Given passage:
====

Back-picks and framing don’t mix
The list and screenshots above prove something: with a few exceptions, catchers who didn’t back-pick often in 2022 were knee-downers. And we’ve established a connection between the knee-down and framing. So, what if we compare the framing value added by each catcher to his back-pick frequency? We get:
The upper-left includes the group we just covered. This group made a sensible tradeoff for 2022. If runners don’t go crazy in 2023, that tradeoff will remain sensible. But if leads get bigger and runners feel more comfortable wandering, the knee-down limitation might become a potential issue.
The group in the bottom right loves to back-pick. It also happens to include some of the league’s only remaining knee-down holdouts:
These positions are not great positions to get called strikes on low pitches. Check out Chirinos on the left: his mask is as high as the umpire’s.
Do any catchers get the best of both worlds? A few. The group in the upper-right includes catchers that both receive well and throw behind runners. The aforementioned Swanson was ahead of the curve once again in 2022 in making the knee-down position one Trevino could throw from. This one is particularly impressive:
Trevino receives a pitch on the opposite side of the plate from where he set up, pops his right knee up as he’s receiving the pitch, and then pivots to make a great throw.

====

Dataset entries:
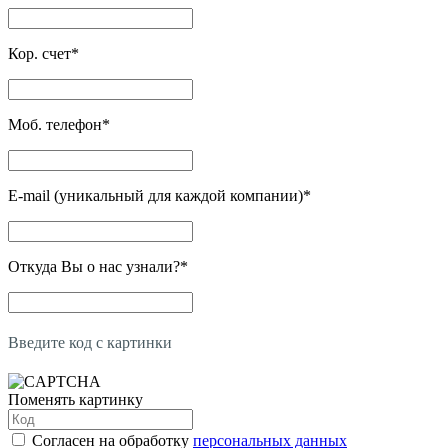
Кор. счет
*
Моб. телефон
*
E-mail (уникальный для каждой компании)
*
Откуда Вы о нас узнали?
*
Введите код с картинки
Поменять картинку
Согласен на обработку
персональных данных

====

Tasks:
(1) In the passage on catcher back-picks and framing, copy the text from "Do any catchers" up to and including "a great throw.".
(2) Answer these questions from the passage on catcher back-picks and framing:
(a) Whose mask is described as being as high as the umpire's?
(b) Which catcher did Swanson make the knee-down position one he could throw from?
(c) What does the group in the bottom right love to do?
(3) Write the next part of the article on catcher back-picks and framing, picking up after its last sentence.

Task responses:
(1)
Do any catchers get the best of both worlds? A few. The group in the upper-right includes catchers that both receive well and throw behind runners. The aforementioned Swanson was ahead of the curve once again in 2022 in making the knee-down position one Trevino could throw from. This one is particularly impressive:
Trevino receives a pitch on the opposite side of the plate from where he set up, pops his right knee up as he’s receiving the pitch, and then pivots to make a great throw.

(2)
(a) Chirinos's
(b) Trevino
(c) Back-pick

(3)
As we gauge the approaches catchers are taking in 2023 to adjust to supercharged base running, we should watch Trevino and Swanson closely.
A back-pick is basically a pitchout
Trevino gets a lot of calls other catchers don’t get. But on the pitches he tries to back-pick on, even he has trouble picking up the strike call. That throw above was a great one, but Trevino didn’t get a chance to present the pitch to the umpire before making it. The result is a ball on a pitch that was well inside the strike zone. If Trevino hadn’t gotten the third out, the count on the hitter would’ve been pushed to 3-1 instead of 2-2. For the average major league hitter, that’s a swing from a 1.027 OPS (Aaron Judge) to a .569 OPS (Myles Straw).
It turns out that, even for catchers who don’t “set up” for the back-pick with two knees angled to first base, the act of loading, pivoting, and firing to first base interrupts an umpire’s chance to see where the pitch crosses the plate:
When catchers consider upping their back-pick game in 2023, they might keep this in mind. Not only do you lose calls by adopting a back-pick friendly approach, you also lose a lot more calls on the pitches you throw on.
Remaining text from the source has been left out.